> [Document excerpt]:
Legal Basis for Recording Under GDPR
Article 6(1) GDPR requires a valid legal basis before processing personal data. For recording conversations, the most common bases are:
Consent (Art. 6(1)(a)): The data subject has given clear, informed, and specific consent to the recording. GDPR consent must be freely given and withdrawable at any time.
Legitimate interest (Art. 6(1)(f)): The recording serves a legitimate interest of the controller (such as quality assurance or dispute resolution), provided that interest is not overridden by the data subject's fundamental rights. A documented balancing test is required.
Contract performance (Art. 6(1)(b)): Recording may be necessary for the performance of a contract, such as documenting specific client requirements. The APD scrutinized this basis in Decision 57/2023.
Transparency Obligations
Regardless of the legal basis chosen, GDPR Article 13 requires transparency. Data subjects must be informed, before the recording begins, about: the fact that recording is taking place; the purpose; the legal basis relied upon; the retention period; and their data subject rights (access, erasure, portability). Secret recordings without any prior notice are not GDPR-compliant, even when lawful under Article 314bis criminal law. This distinction is critical for businesses: criminal law permits participant recording without notice, but data protection law still requires transparency about the processing.
Belgian DPA Enforcement
The APD has actively enforced recording-related GDPR obligations. In Decision 57/2023, the APD fined a controller 40,000 EUR for refusing to provide a data subject with copies of their recorded phone conversations when the data subject exercised the right of access under Article 15 GDPR. The controller had invited the data subject to come to the office to listen to the recordings, but refused to provide copies. The APD held that this did not satisfy the Article 15 obligation.

> [Extracted information]:
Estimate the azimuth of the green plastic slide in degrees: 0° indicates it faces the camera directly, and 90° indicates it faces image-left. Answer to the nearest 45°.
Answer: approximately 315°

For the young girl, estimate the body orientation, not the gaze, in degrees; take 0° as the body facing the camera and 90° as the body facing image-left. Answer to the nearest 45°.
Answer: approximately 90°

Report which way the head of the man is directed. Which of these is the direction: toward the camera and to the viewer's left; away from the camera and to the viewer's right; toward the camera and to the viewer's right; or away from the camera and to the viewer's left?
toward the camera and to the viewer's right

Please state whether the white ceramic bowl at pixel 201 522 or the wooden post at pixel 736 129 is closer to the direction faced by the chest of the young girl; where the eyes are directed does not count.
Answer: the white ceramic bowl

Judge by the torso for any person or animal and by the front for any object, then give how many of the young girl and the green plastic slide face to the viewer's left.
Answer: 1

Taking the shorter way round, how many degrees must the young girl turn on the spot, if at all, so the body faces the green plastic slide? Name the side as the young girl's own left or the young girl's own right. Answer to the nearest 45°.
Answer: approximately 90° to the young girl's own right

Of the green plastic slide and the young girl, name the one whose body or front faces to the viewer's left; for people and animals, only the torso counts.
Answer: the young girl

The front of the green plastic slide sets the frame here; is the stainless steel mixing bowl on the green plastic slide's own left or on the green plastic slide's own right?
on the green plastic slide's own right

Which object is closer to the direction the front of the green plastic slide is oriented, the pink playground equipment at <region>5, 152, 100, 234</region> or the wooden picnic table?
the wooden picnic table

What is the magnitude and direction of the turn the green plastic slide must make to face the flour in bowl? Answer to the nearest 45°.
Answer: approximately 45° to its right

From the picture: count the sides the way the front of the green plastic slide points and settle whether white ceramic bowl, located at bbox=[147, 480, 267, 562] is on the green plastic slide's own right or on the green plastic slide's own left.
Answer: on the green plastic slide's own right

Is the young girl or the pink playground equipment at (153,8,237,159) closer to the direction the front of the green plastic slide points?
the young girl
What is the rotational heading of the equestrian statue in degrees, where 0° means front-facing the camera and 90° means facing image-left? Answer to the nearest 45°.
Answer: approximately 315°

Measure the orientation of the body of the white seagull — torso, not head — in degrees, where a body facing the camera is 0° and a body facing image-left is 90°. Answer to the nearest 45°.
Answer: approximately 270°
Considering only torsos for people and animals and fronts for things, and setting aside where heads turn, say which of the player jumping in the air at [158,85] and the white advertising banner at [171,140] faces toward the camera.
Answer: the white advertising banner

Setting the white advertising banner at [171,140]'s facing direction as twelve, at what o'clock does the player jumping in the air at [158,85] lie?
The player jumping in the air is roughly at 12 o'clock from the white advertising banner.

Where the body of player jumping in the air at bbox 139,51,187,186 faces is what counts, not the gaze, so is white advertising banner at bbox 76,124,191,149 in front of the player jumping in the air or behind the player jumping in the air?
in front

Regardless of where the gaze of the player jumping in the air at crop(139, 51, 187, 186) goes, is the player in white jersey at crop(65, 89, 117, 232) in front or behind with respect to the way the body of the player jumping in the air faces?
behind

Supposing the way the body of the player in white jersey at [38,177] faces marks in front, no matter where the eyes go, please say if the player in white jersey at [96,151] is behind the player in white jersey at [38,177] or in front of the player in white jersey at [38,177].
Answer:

> [Exercise set]:
1. According to the GDPR recording excerpt, how much did the APD fine the controller in Decision 57/2023?
2. Please carry the GDPR recording excerpt forward, starting after its final sentence.

> [Responses in order]:
1. 40,000 EUR.

2.
Phone Recording and In-Person Recording
Belgian law applies the same Article 314bis framework to both telephone recordings and face-to-face recordings, but practical differences exist.
Phone and Video Call Recording
Both Article 314bis and Article 124 of the Electronic Communications Law apply to phone and video call recordings. As a participant, you may record your own calls without notifying the other party. For businesses recording customer service calls, GDPR requires upfront disclosure. The standard practice of playing an announcement such as "This call may be recorded for quality and training purposes" addresses the GDPR transparency obligation and helps establish an implied consent or legitimate-interest basis.
In-Person Conversation Recording
Recording a face-to-face conversation follows the same one-party consent principle. Active participation in the conversation is the key factor. You cannot place a hidden recording device in a room and leave, as that would make you a non-participant for any conversation occurring during your absence.
The expectation of privacy matters in court. The Cour de Cassation has recognized that a business-oriented discussion in a corporate meeting room carries a lower expectation of privacy than a personal conversation in someone's home. Courts consider this when assessing admissibility and weight of recordings.
Workplace Recording and Surveillance
Workplace recording in Belgium is governed by criminal law, GDPR, and two collective bargaining agreements that carry the force of law for all private-sector employers in Belgium.
CBA No. 68 (CCT 68): Camera Surveillance
Collective Bargaining Agreement No. 68, adopted by the National Labour Council on June 16, 1998, governs camera/video surveillance in the workplace. CBA 68 defines "camera surveillance" broadly to include any system using one or more cameras to monitor places or activities at the workplace from a remote point.
Continuous camera surveillance is permitted only for:
- Safety and health of employees
- Protection of company property
- Control of the production process
- Control of machinery
Temporary camera surveillance is permitted for:
- Monitoring the production process
- Monitoring employee work performance (limited duration only)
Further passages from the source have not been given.